• 短い練習 1:
レコードのうち「list Validez en」を含む行から「list Pour le」を含む行までを、「Suivant」を「Continuer」に変え、ほかは一切変えずに書き直してください。

• 提示文:
□ □ □ □ □ □ □

図2】第1サイクル及び第2サイクルにおける、余剰反応度とサイクル燃焼度の関係を示す図である。
図3】第1サイクル及び第2サイクルにおける、炉停止余裕とサイクル燃焼度の関係を示す図である。
【発明を実施するための形態】
【0021】
以下に説明するように、本発明は、ウラン濃縮度が高い高濃縮度燃料とウラン濃縮度が低い低濃縮度燃料を含む少なくとも2種類以上の燃料集合体が装荷し、第1サイクルの運転終了時に燃料交換をせずに第2サイクル以降も継続運転可能な初装荷燃料を装荷した初装荷炉心の運転方法において、第1サイクル終了後に、第2サイクル中の余剰反応度の最大値が第2サイクルの初期の余剰反応度以上となり、かつ、第2サイクル中の炉停止余裕が第1サイクル後に燃料交換を行わない場合の炉停止余裕の最小値以上となるように、所定数の高濃縮燃料を取替燃料と交換するものである。
【0022】
本発明の一実施形態に係る初装荷炉心の運転方法を、図1に示すフローチャートに沿って説明する。

□ □ □ □ □ □ □

レイアウト要素の項目
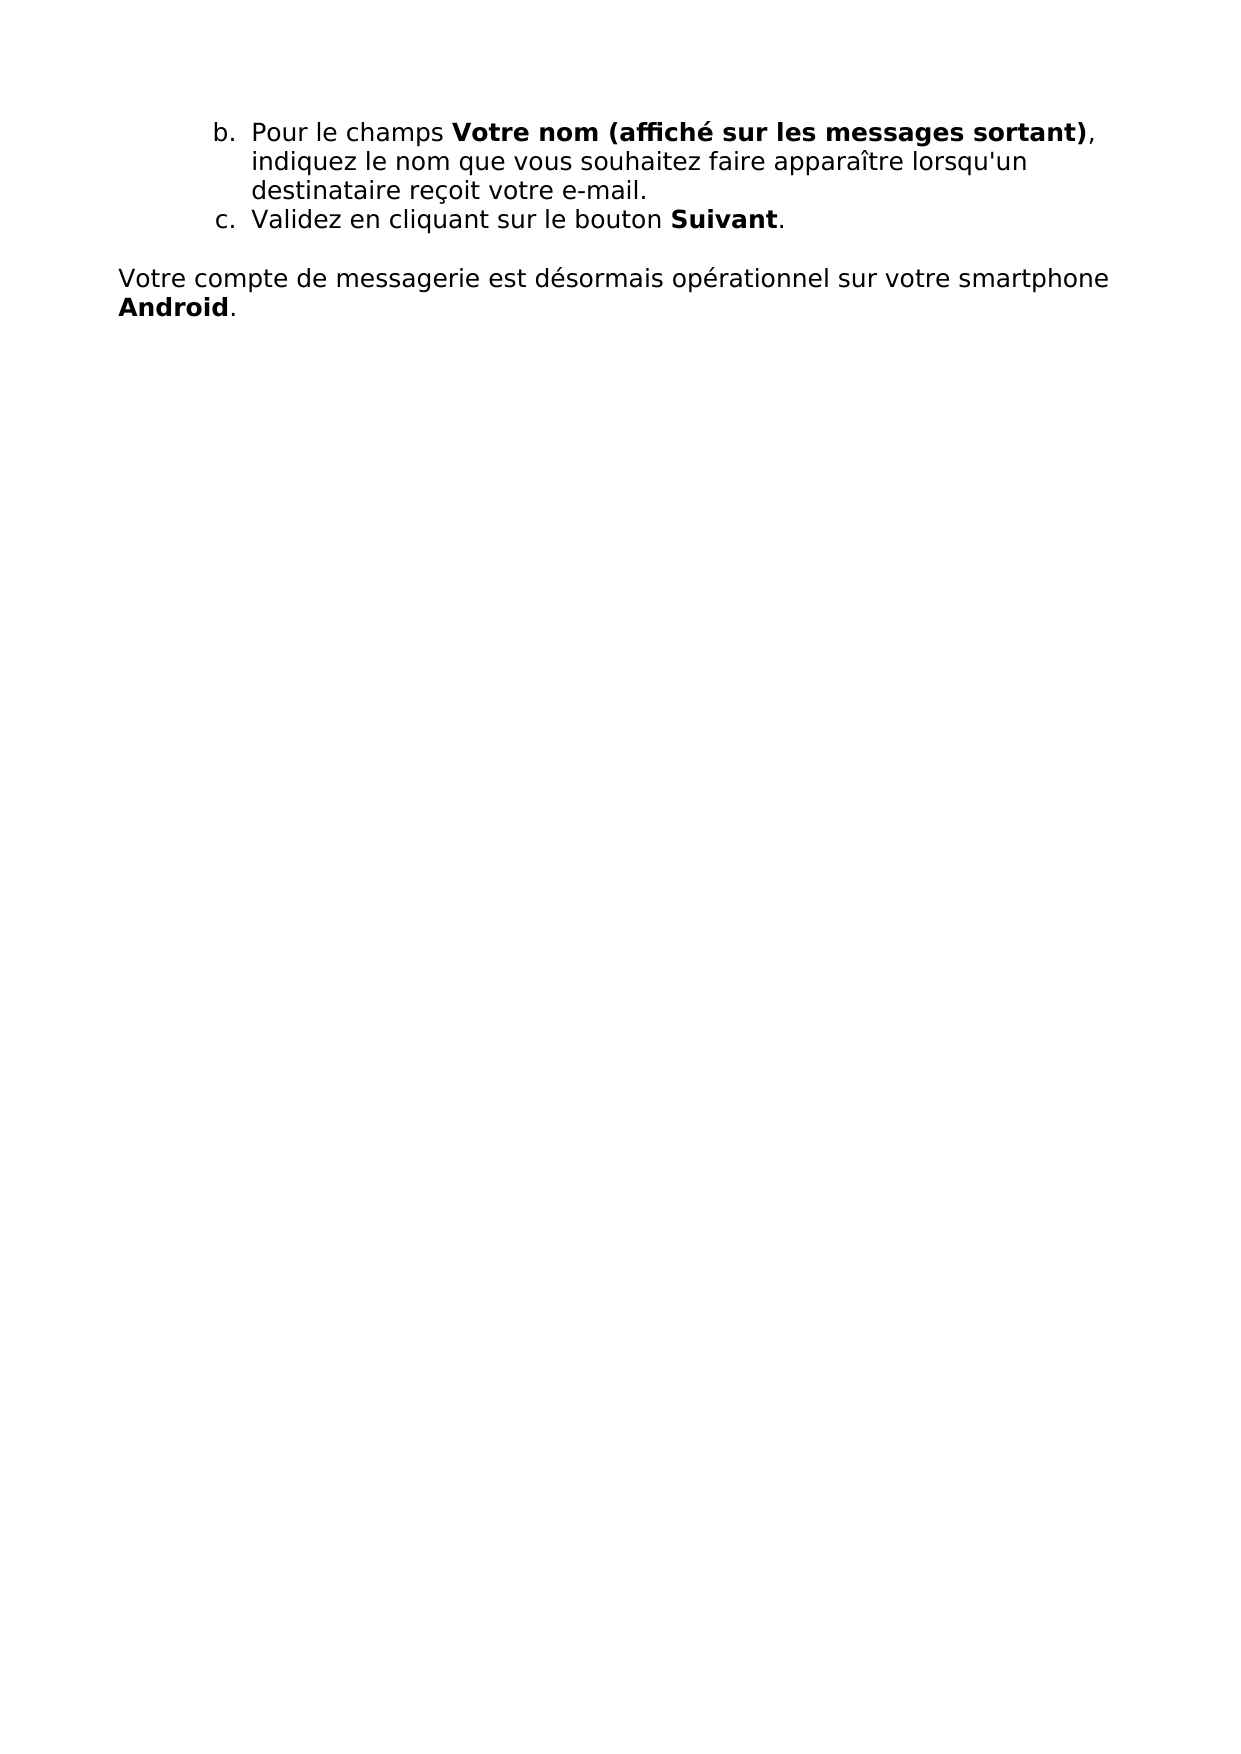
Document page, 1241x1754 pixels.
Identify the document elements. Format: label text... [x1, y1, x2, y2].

list Validez en cliquant sur le bouton Suivant. [236, 206, 1122, 235]
list Pour le champs Votre nom (affiché sur les messages sortant), indiquez le nom que vous souhaitez faire apparaître lorsqu'un destinataire reçoit votre e-mail. [236, 118, 1122, 206]
text Votre compte de messagerie est désormais opérationnel sur votre smartphone Android. [118, 264, 1122, 323]
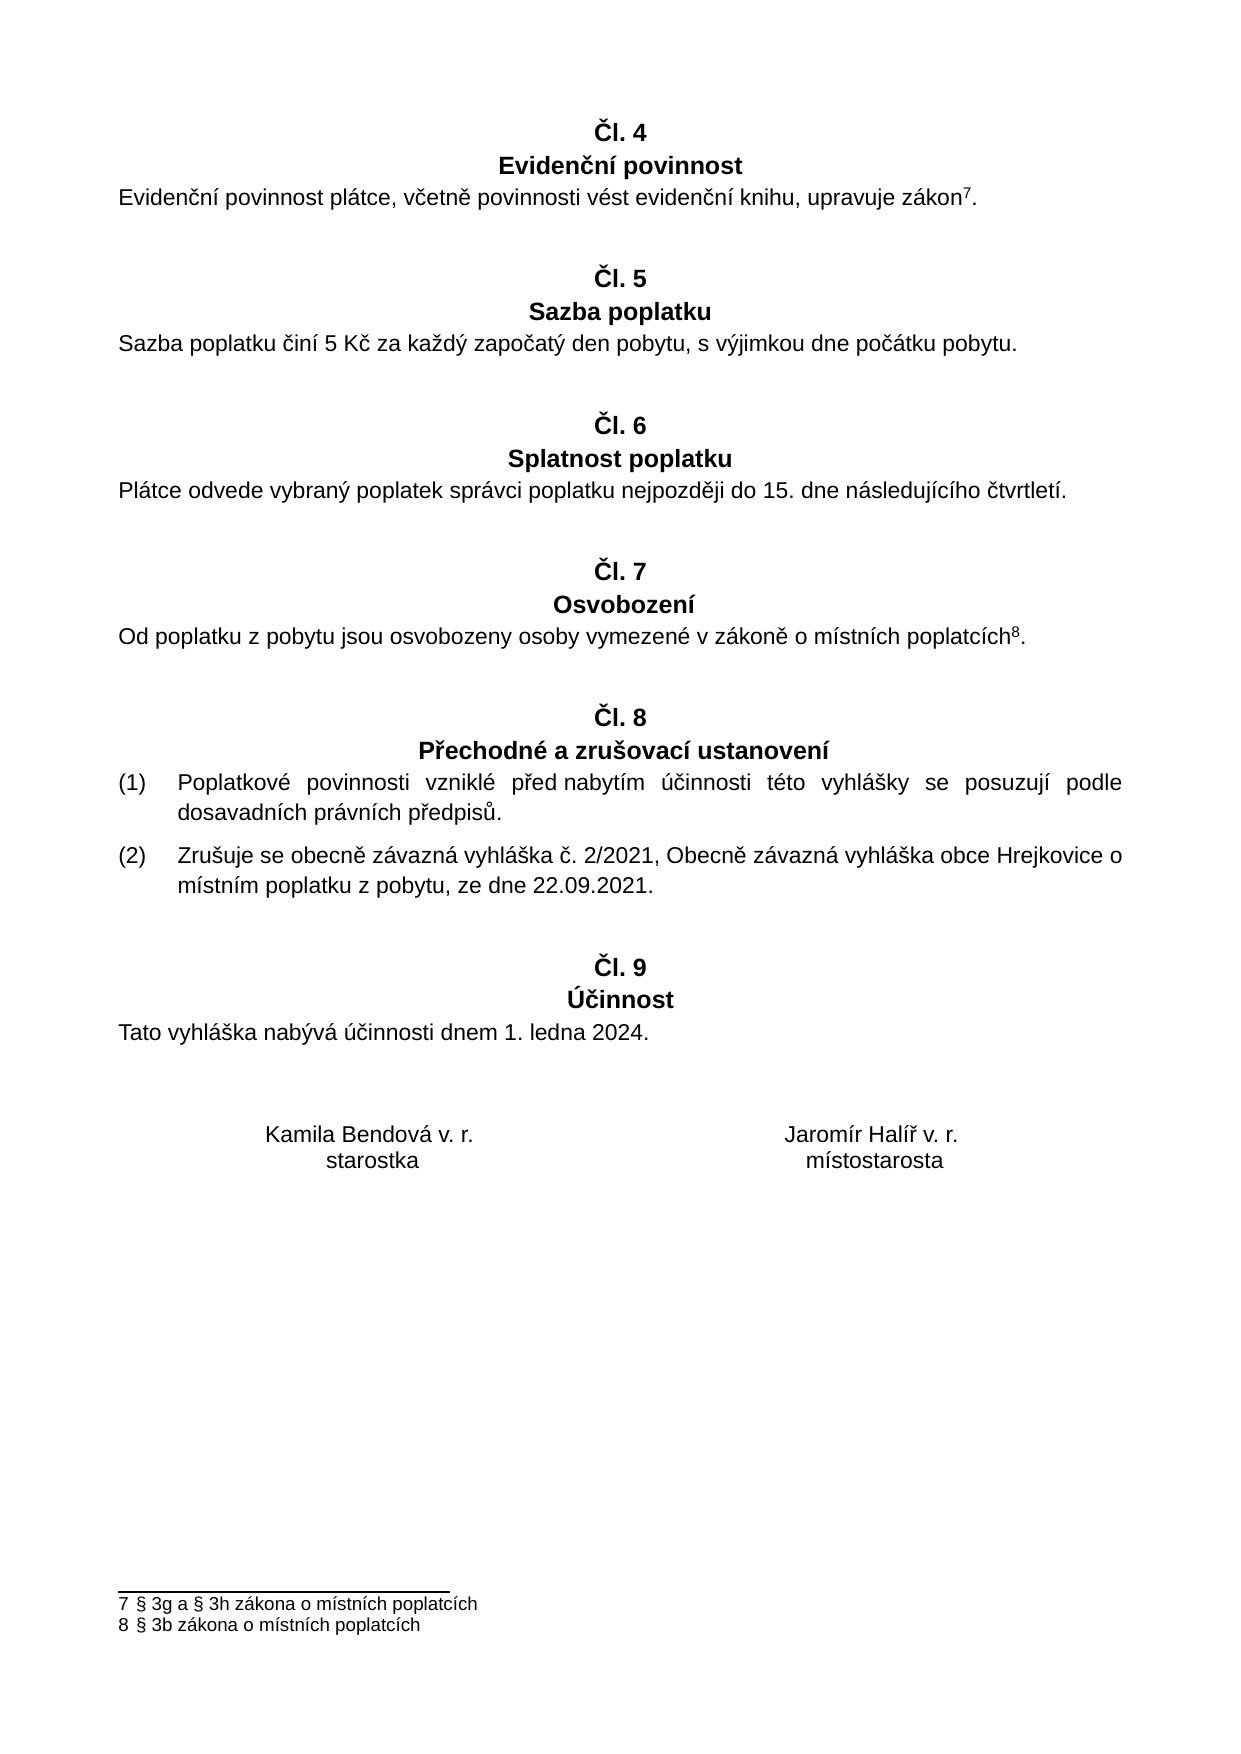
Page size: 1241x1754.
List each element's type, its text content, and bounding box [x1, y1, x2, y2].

text Sazba poplatku činí 5 Kč za každý započatý den pobytu, s výjimkou dne počátku pobytu. [118, 330, 1122, 357]
text Evidenční povinnost plátce, včetně povinnosti vést evidenční knihu, upravuje zákon. [118, 184, 1122, 211]
table_header Jaromír Halíř v. r. místostarosta [620, 1061, 1122, 1179]
subtitle Čl. 9 Účinnost [118, 952, 1122, 1014]
table_header Kamila Bendová v. r. starostka [118, 1061, 620, 1179]
text § 3g a § 3h zákona o místních poplatcích [118, 1592, 1122, 1614]
table_cell [620, 1179, 1122, 1297]
table_cell [118, 1179, 620, 1297]
list Zrušuje se obecně závazná vyhláška č. 2/2021, Obecně závazná vyhláška obce Hrejkovice o místním poplatku z pobytu, ze dne 22.09.2021. [118, 842, 1122, 899]
text § 3b zákona o místních poplatcích [118, 1614, 1122, 1635]
text Od poplatku z pobytu jsou osvobozeny osoby vymezené v zákoně o místních poplatcích. [118, 623, 1122, 649]
list Poplatkové povinnosti vzniklé před nabytím účinnosti této vyhlášky se posuzují podle dosavadních právních předpisů. [118, 769, 1122, 826]
text Plátce odvede vybraný poplatek správci poplatku nejpozději do 15. dne následujícího čtvrtletí. [118, 477, 1122, 503]
subtitle Čl. 7 Osvobození [118, 557, 1122, 619]
subtitle Čl. 8 Přechodné a zrušovací ustanovení [118, 703, 1122, 765]
text Tato vyhláška nabývá účinnosti dnem 1. ledna 2024. [118, 1018, 1122, 1045]
subtitle Čl. 5 Sazba poplatku [118, 264, 1122, 326]
subtitle Čl. 6 Splatnost poplatku [118, 411, 1122, 472]
subtitle Čl. 4 Evidenční povinnost [118, 118, 1122, 180]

□ □ □ □ □ □ □

• 短い練習 2:
初装荷炉心の運転方法についての提示文を2文で要約してください。

• 練習結果 1:
list Validez en cliquant sur le bouton Continuer. [236, 206, 1122, 235]
list Pour le champs Votre nom (affiché sur les messages sortant), indiquez le nom que vous souhaitez faire apparaître lorsqu'un destinataire reçoit votre e-mail. [236, 118, 1122, 206]

• 練習結果 2:
図2と図3は、第1サイクル及び第2サイクルにおける余剰反応度と炉停止余裕のそれぞれについて、サイクル燃焼度との関係を示す図である。本発明は、高濃縮度燃料と低濃縮度燃料を含む初装荷燃料を装荷した初装荷炉心の運転方法において、第1サイクル終了後に、第2サイクル中の余剰反応度の最大値が第2サイクル初期の余剰反応度以上となり、かつ、炉停止余裕が第1サイクル後に燃料交換を行わない場合の最小値以上となるように、所定数の高濃縮燃料を取替燃料と交換するものである。